[Start of section]
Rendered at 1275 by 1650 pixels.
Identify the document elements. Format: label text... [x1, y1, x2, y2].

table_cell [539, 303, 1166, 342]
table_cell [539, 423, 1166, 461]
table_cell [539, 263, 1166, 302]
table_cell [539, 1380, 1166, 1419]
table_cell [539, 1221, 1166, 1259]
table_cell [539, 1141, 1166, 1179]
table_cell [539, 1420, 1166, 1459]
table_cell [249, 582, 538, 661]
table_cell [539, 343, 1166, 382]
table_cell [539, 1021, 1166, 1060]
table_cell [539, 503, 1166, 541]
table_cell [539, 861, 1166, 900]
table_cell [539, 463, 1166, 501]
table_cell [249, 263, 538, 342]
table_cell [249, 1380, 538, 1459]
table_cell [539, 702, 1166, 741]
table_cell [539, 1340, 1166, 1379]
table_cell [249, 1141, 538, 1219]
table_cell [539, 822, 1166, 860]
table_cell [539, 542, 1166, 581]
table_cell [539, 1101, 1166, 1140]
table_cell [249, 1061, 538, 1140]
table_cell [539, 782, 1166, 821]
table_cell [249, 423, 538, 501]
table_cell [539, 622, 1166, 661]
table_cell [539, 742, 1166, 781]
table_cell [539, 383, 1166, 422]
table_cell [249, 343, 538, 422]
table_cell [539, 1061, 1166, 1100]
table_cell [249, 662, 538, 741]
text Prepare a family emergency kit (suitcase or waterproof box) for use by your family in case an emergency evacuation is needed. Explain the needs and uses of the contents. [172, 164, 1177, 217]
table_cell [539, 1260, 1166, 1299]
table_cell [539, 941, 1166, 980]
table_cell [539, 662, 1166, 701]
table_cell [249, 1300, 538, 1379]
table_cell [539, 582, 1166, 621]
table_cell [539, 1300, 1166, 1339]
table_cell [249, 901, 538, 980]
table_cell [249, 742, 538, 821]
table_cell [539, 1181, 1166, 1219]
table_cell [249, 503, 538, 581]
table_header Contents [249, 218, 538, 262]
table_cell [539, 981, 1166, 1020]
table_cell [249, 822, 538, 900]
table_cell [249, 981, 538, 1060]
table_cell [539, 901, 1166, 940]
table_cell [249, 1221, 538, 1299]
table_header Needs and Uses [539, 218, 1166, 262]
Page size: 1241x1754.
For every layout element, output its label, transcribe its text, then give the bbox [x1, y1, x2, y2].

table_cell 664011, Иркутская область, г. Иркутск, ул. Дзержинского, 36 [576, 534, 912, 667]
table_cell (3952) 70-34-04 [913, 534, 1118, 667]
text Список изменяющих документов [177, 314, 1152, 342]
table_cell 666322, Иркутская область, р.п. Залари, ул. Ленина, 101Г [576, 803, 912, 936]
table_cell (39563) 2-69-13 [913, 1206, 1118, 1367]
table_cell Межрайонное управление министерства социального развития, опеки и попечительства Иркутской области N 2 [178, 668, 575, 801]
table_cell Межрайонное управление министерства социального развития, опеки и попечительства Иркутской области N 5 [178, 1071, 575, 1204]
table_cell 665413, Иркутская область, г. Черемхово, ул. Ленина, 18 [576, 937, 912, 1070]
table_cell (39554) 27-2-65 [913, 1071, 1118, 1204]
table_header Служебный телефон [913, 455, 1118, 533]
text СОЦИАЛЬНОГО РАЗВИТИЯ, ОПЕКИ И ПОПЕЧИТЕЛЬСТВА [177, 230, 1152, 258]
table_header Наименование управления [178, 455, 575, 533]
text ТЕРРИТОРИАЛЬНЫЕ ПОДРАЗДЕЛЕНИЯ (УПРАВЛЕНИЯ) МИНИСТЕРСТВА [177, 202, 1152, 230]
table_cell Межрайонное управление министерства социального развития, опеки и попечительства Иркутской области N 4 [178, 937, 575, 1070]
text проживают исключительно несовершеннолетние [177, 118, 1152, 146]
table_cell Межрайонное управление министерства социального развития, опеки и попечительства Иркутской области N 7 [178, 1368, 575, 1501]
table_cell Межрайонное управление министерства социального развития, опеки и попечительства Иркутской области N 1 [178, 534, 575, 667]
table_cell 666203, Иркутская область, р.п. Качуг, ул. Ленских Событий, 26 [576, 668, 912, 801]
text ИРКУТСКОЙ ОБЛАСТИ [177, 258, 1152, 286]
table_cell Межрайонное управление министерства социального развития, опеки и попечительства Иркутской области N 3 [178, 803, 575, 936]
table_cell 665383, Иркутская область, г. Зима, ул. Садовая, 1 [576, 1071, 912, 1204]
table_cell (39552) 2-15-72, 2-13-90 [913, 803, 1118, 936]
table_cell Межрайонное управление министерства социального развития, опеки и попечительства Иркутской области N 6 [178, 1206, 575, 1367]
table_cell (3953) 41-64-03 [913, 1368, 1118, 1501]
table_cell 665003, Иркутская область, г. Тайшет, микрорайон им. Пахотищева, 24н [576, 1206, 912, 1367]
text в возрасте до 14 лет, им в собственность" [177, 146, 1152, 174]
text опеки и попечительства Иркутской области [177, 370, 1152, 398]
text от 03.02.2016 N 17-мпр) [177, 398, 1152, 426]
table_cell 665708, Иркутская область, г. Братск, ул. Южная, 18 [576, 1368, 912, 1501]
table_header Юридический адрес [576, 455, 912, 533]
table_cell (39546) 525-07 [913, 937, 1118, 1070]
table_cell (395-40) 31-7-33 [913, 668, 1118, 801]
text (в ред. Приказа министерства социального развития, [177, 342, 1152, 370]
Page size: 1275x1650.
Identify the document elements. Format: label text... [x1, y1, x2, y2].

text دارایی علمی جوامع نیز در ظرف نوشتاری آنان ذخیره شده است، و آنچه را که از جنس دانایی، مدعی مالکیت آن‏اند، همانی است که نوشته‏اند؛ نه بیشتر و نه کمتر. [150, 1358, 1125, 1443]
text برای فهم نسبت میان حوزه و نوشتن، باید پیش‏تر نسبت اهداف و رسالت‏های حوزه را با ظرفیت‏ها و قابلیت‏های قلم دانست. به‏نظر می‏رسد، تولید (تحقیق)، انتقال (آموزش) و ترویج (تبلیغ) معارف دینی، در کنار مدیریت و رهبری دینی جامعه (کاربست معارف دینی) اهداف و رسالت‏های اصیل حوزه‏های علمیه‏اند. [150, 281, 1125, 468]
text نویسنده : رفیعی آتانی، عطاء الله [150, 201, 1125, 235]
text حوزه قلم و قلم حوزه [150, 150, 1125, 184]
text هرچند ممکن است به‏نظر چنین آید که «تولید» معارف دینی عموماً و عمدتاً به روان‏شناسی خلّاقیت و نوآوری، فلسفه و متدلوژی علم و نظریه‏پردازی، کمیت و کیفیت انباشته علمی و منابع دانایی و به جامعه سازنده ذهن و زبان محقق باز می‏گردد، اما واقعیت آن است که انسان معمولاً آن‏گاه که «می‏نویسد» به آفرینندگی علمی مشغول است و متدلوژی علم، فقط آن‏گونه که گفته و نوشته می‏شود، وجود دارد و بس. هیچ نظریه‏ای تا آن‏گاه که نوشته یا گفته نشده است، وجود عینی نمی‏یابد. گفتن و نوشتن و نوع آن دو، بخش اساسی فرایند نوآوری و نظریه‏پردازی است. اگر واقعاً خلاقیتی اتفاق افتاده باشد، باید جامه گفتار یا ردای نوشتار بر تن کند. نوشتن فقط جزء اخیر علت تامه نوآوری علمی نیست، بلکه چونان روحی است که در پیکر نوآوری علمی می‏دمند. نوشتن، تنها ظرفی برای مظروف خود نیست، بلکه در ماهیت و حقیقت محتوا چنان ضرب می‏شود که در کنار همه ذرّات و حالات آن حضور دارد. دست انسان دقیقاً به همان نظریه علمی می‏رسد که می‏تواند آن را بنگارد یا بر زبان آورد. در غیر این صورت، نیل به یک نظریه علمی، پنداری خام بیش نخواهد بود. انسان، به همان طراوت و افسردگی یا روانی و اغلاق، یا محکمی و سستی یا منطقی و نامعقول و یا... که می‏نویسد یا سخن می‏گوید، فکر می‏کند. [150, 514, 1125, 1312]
[End of section]
* PROBLEM STATEMENT
From the top of the listing above, restate each line word for word up to and including the line with "Page size: 1241x1754."; add nothing else.

* WORKED SOLUTION
Rendered at 1275 by 1650 pixels.
Identify the document elements. Format: label text... [x1, y1, x2, y2].

table_cell [539, 303, 1166, 342]
table_cell [539, 423, 1166, 461]
table_cell [539, 263, 1166, 302]
table_cell [539, 1380, 1166, 1419]
table_cell [539, 1221, 1166, 1259]
table_cell [539, 1141, 1166, 1179]
table_cell [539, 1420, 1166, 1459]
table_cell [249, 582, 538, 661]
table_cell [539, 343, 1166, 382]
table_cell [539, 1021, 1166, 1060]
table_cell [539, 503, 1166, 541]
table_cell [539, 861, 1166, 900]
table_cell [539, 463, 1166, 501]
table_cell [249, 263, 538, 342]
table_cell [249, 1380, 538, 1459]
table_cell [539, 702, 1166, 741]
table_cell [539, 1340, 1166, 1379]
table_cell [249, 1141, 538, 1219]
table_cell [539, 822, 1166, 860]
table_cell [539, 542, 1166, 581]
table_cell [539, 1101, 1166, 1140]
table_cell [249, 1061, 538, 1140]
table_cell [539, 782, 1166, 821]
table_cell [249, 423, 538, 501]
table_cell [539, 622, 1166, 661]
table_cell [539, 742, 1166, 781]
table_cell [539, 383, 1166, 422]
table_cell [249, 343, 538, 422]
table_cell [539, 1061, 1166, 1100]
table_cell [249, 662, 538, 741]
text Prepare a family emergency kit (suitcase or waterproof box) for use by your family in case an emergency evacuation is needed. Explain the needs and uses of the contents. [172, 164, 1177, 217]
table_cell [539, 1260, 1166, 1299]
table_cell [539, 941, 1166, 980]
table_cell [539, 662, 1166, 701]
table_cell [249, 1300, 538, 1379]
table_cell [539, 582, 1166, 621]
table_cell [539, 1300, 1166, 1339]
table_cell [249, 901, 538, 980]
table_cell [249, 742, 538, 821]
table_cell [539, 1181, 1166, 1219]
table_cell [249, 503, 538, 581]
table_header Contents [249, 218, 538, 262]
table_cell [539, 981, 1166, 1020]
table_cell [249, 822, 538, 900]
table_cell [249, 981, 538, 1060]
table_cell [539, 901, 1166, 940]
table_cell [249, 1221, 538, 1299]
table_header Needs and Uses [539, 218, 1166, 262]
Page size: 1241x1754.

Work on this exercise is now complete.